CHAPITRE VII : LES ENJEUX SOCIAUX DE
DIFFERENCIATIONS A KANZRA
I : AU NIVEAU POLITIQUE
L'espace du village pris comme un champ peut être
découpé en plusieurs "sous-champs" correspondant aux
différentes pratiques et institutions sociales (la politique, les
cimetières, l'habitat). Il s'agit ici du champ politique, qui est
à la fois un champ de force structuré par les positions
dominantes qui détiennent les distances à respecter entre les
agents du champ, et un champ de luttes pour les conquêtes de positions
dominantes.
Alors qu'est ce que les agents gagnent-ils à
se différencier au niveau politique et quelles sont ses influences sur
les rapports interethniques ?
En effet, le migrant tout en quittant son milieu d'origine
déconstruit tout un système de pouvoir ou des rapports politiques
avec les siens pour ensuite le reconstruire dans le lieu d'accueil. Il cherche
à reconstruire son identité politique à travers la
continuité du modèle dont il est issu dans son milieu d'origine.

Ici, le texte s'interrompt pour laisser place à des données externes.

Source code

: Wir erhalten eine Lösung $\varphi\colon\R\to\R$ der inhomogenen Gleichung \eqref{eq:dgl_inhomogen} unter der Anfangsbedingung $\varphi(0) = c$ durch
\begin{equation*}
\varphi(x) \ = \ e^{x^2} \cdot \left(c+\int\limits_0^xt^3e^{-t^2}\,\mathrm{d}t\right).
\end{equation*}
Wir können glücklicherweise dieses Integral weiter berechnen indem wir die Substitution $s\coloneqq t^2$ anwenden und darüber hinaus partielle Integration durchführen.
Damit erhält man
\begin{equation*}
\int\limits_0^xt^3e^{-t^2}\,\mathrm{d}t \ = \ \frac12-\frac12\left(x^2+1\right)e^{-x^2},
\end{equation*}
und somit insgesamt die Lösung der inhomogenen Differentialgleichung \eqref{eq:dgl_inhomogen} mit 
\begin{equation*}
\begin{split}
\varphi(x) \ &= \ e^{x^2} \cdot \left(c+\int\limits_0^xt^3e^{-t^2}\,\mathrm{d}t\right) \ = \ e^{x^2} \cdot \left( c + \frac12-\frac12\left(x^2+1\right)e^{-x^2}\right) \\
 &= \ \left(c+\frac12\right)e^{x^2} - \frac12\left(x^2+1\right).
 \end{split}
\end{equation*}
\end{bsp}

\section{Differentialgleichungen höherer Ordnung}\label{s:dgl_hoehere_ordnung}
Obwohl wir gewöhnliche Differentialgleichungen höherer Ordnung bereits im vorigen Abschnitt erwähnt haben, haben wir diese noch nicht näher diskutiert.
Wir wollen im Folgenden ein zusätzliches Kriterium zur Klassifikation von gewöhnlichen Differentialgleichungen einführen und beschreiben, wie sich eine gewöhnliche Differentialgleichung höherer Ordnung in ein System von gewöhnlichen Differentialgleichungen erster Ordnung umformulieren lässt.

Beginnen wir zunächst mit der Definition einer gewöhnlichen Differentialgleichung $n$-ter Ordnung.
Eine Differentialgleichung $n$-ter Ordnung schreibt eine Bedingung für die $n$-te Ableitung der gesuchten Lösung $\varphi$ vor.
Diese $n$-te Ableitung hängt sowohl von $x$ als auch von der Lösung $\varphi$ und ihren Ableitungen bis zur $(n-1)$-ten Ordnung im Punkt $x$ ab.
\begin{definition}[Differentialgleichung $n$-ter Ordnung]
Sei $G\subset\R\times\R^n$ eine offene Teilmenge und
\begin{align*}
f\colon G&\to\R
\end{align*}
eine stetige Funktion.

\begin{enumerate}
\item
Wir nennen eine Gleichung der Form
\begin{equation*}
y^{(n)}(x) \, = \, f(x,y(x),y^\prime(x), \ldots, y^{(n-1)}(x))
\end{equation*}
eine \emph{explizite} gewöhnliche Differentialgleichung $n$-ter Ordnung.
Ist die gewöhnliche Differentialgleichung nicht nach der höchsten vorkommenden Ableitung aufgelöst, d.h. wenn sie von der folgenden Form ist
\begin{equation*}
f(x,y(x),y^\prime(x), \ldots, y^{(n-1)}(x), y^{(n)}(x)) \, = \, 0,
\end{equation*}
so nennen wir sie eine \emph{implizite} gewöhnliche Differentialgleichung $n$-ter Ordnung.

Ligui Arnaldi (2006) explique ce fait par une recherche
d'autonomie à travers une volonté des migrants de constituer des
unités politico-administratives indépendantes par rapport aux
villages autochtones. En même temps, l'autonomie administrative
n'entraine pas une délimitation territoriale ni d'établissement
de droit sur un territoire donné. Elle ne change pas non plus les
relations politiques entre le village de migrant et celui des autochtones. Or,
cette disposition à construire une entité politique, n'est pas
naturelle. Il s'agit bien d'une relation de réflexivité dans
laquelle A entraine B c'est-à-dire que cette constitution
d'unités politiques n'est pas "mécanique" mais elle est la
résultante du refus que les migrants participent au jeu politique du
village. En clair, cette constitution d'unités politiques rentre dans le
compte d'une stratégie de subversion qui a pour objectif de
dévaluer les noms dominants c'est-à-dire les autochtones (le cela
va de soi : un migrant ne doit pas participer à la vie politique du
village) ainsi que le capital qui lui est associé, c'est-à-dire
« étrangers ». A cet effet, les
différentes communautés disposent chacune d'un chef et son
organisation, dans laquelle organisation les autochtones ne sont pas
également associés.
Cette organisation rend le migrant autonome vis-à-vis
du village hôte. Pour donc dominer ce champ politique, les moyens
qu'utilisent les autochtones est l'idéologie de l'autochtonie.
II : AU NIVEAU SOCIOCULTUREL
Notons que chaque champ est relié aux autres mais chacun
d'eux possède son autonomie.
Au niveau socioculturel, le fait que le migrant quitte son
milieu d'origine. Il est fragilisé culturellement face au système
culturel qu'il trouve sur son lieu d'accueil .Il développe un
comportement rationnel et stratégique en réaction aux contraintes
de l'organisation sociale et culturelle du groupe d'accueil. Cette
stratégie consiste à reproduire le système social et
culturel du groupe d'origine dans un nouvel environnement avec ses contraintes.
L'agent produit des valeurs pour compenser les valeurs sociales politiques,
culturelles et économiques du milieu d'origine. Ainsi il reste
attaché aux valeurs sociales et culturelles de son milieu d'origine. Ce
transfert des valeurs ou pratiques du milieu d'accueil a pour fonction
d'éviter une déculturation c'est à dire que ce processus
vise à maintenir la relation avec son lieu d'accueil. Mais cette
façon de concevoir ou de construire son identité est aussi le
fait des autochtones. Par exemple l'accès à la forêt
sacrée est scrupuleusement réservée aux Kouins, parce
qu'à travers cette forêt ils s`identifient, ils se construisent
comme différents des autres Gouro de Gohitafla d'une part et des autres
groupes ethniques d'autre part.
Il s'agit là d'une double logique de
préservation identitaire de la part des autochtones d'une part et des
autres migrants d'autre part. Et cela à travers des dispositions
à se construire "autochtones" pour les uns et "étrangers" pour
les autres.
Cette disposition est transmise de génération en
génération de façon inconsciente par les agents qui
l'acceptent comme allant de soi et devient une norme commune dans le champ.
Alors cet habitus conditionne la vie socio culturelle à travers
plusieurs indicateurs tel que le séparatisme au niveau des
cimetières, le refus de certains migrants de donner en mariage leur
fille aux autochtones Gouro en général et en particulier tous
ceux qui n'ont pas les mêmes croyances religieuses.